MBO Partners provides excellent guidance on whether independent contractors should have cyber insurance.
Setting insurance requirements for independent contractors can be a tricky line to walk. On the one hand, setting the requirements too low leaves you vulnerable to damages and lawsuits. On the other hand, setting them too high can cause premiums to skyrocket, which deters top independent talent from working with you at all. As a general base, most independent contractors are required to have general liability insurance, professional liability insurance, or both. These two coverages protect your company against physical harm caused by the independent contractor, as well as intangible damages caused by errors in their work. What they don’t protect is data.

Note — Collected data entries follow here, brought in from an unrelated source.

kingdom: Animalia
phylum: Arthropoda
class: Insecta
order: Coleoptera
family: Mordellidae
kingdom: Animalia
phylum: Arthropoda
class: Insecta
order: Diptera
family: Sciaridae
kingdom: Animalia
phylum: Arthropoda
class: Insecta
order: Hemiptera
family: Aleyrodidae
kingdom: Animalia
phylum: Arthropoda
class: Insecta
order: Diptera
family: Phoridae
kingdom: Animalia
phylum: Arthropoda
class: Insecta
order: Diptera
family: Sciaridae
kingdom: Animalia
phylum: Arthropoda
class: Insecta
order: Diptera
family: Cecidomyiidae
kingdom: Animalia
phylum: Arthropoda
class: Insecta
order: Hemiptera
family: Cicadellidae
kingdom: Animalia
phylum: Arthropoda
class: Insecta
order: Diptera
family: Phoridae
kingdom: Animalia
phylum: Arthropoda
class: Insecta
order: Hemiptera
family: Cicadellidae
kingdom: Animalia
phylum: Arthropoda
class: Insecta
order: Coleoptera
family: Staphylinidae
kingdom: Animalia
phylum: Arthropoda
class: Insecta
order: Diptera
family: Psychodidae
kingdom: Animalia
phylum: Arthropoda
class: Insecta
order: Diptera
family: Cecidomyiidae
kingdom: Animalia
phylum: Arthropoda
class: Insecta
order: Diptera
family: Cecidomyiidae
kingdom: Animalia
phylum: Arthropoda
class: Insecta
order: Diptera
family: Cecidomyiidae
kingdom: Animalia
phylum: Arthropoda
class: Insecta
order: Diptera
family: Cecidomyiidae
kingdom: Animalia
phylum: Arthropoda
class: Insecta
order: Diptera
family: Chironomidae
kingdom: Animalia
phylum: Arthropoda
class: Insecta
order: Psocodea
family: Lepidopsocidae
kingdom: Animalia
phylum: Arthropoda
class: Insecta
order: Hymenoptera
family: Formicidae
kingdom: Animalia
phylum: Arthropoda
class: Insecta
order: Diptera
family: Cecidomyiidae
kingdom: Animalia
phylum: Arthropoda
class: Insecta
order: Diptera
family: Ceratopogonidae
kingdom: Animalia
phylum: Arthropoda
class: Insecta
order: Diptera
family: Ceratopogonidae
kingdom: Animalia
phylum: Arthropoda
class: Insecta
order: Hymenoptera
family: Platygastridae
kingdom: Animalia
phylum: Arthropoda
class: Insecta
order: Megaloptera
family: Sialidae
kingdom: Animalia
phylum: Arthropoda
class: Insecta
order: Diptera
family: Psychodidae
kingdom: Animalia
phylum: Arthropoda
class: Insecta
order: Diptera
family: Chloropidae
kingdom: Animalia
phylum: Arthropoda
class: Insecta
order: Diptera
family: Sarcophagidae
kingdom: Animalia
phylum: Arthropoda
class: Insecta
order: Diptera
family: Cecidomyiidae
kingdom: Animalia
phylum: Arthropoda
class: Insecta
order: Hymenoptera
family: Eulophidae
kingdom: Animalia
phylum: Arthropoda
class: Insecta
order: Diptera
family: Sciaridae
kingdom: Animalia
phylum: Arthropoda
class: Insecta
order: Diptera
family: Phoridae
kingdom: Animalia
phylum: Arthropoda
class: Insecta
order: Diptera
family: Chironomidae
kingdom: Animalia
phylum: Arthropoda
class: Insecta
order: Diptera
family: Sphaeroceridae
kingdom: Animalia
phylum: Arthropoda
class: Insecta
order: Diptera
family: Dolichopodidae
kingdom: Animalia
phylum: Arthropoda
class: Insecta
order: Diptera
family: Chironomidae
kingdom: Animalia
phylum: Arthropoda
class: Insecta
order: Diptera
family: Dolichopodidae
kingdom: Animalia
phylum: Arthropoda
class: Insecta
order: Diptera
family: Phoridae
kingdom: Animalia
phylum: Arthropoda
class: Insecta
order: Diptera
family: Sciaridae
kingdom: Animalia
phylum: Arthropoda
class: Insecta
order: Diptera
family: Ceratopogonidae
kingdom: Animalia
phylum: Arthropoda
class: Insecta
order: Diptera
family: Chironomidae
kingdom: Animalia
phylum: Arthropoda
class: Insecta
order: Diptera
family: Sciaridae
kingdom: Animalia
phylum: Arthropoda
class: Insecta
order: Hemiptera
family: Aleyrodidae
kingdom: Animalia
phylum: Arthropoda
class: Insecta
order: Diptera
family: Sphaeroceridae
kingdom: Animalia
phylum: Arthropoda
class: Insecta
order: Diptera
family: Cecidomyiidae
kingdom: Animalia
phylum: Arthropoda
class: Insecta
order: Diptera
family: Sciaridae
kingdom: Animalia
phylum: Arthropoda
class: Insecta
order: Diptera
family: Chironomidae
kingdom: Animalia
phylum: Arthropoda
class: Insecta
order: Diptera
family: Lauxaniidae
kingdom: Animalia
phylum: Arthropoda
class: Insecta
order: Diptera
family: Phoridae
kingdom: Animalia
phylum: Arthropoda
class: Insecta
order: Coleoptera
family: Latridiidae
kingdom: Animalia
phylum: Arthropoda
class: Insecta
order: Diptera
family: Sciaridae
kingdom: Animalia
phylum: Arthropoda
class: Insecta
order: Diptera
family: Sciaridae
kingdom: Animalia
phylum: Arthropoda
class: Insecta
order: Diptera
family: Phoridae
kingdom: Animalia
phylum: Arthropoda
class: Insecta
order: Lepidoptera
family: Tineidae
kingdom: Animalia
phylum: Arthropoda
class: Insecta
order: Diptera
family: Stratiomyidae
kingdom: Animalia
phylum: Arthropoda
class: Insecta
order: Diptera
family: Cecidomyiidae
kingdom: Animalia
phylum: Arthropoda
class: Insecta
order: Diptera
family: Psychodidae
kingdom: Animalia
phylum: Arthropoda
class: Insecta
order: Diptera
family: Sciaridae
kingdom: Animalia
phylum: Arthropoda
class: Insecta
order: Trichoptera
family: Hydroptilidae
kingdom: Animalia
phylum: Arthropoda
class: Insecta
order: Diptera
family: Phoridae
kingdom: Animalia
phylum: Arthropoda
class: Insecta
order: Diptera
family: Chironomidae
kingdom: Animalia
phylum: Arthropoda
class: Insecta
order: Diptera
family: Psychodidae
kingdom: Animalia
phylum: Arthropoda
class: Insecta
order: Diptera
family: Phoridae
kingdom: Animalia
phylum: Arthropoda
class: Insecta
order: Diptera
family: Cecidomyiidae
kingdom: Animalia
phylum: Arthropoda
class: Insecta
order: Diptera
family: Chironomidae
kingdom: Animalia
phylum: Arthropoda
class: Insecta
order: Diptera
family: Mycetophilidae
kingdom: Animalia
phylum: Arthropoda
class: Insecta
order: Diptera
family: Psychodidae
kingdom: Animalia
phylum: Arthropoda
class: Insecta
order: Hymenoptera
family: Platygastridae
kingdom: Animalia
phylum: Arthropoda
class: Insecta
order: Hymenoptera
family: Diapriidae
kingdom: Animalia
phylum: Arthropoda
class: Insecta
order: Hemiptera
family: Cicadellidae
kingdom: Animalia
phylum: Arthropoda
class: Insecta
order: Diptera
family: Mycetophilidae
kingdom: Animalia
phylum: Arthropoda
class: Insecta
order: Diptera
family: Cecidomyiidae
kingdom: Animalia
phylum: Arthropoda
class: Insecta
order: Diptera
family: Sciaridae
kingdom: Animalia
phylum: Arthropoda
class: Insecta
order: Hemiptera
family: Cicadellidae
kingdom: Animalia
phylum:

What is the Benefit of Cyber Insurance?
“Cyber Insurance” may sound like something that only IT professionals would need, but it’s actually a relevant protection for most industries. These days, the chances that you use a computer or interact with sensitive personal information are pretty high. Whether this data is encoded deep within your computer or is handwritten in a notebook, Cyber Protection takes the liability off of your hands should anything happen to it. While cyber protection won’t be necessary for every independent professional, it’s worth taking a deeper look at what it covers, and whether you should require it in your next contract.
What Does Cyber Insurance Cover?
Most businesses have strategies in place to protect against hackers and data theft. But while you may have expensive firewalls on company computers and insurance should they fail, an independent worker may not. Cybercriminals target businesses of all types, including independent contractors. If private data on your company or your clients is stolen from an independent contractor’s computer, your insurance policy likely won’t cover the damages. Cyber protection helps independent contractors cover client lawsuits, investigations into the breach, and credit monitoring for those affected. Although it has been dubbed “Cyber,” it also protects physical data breaches, like client files being stolen from an office, home, or car.
Can Cyber Insurance Help in the Event of a Data Breach?
The average financial impact of a data breach in the United States is $6M. Cybercriminals commonly use either ransomware or social engineering to steal and monetize data. Ransomware locks your data, essentially holding it hostage until you’ve paid a ransom—and, in some cases, destroys the data even if a ransom is paid. Social engineering is a form of coercion used to make targets give up passwords, computer access, or banking information. These can look like an email from a friend, or a message from a company you work for asking for password verification or account information, among other things. Independent contractors can be especially vulnerable to these attacks, as they often work from places with public internet connections, like coffee shops. Cyber Insurance helps independent contractors with the costs associated with the breach, preventing the situation from turning into a lawsuit between them, the enterprise, and anyone whose information was compromised.
Common Cyber Insurance Questions
1. Why isn’t Cyber included in a standard Business Insurance policy?
The basic reason is that digital communications change too fast for the business insurance industry to keep up. The rules and procedures governing the Cyber world are much more fluid than rules about copyright or libel, for example. Separating Cyber from other coverages like Professional Liability allows it to adapt more quickly.
2. If an independent contractor uses a third party to handle customer data, who is responsible for the breach?
Because the independent contractor is the one who asked for the information, they are responsible for what happens to it. Even if they use a company (whether that’s you or a third party data security company) to store it, they can be held liable in the event of a breach.
3. How much can a company’s IT department prevent?
If you have IT specialists solely focused on risk assessment, they may be able to work with your independent contractors to prevent breaches on their end. However, typically an IT department will not have the necessary time or resources to adequately monitor every independent contractor on the company payroll.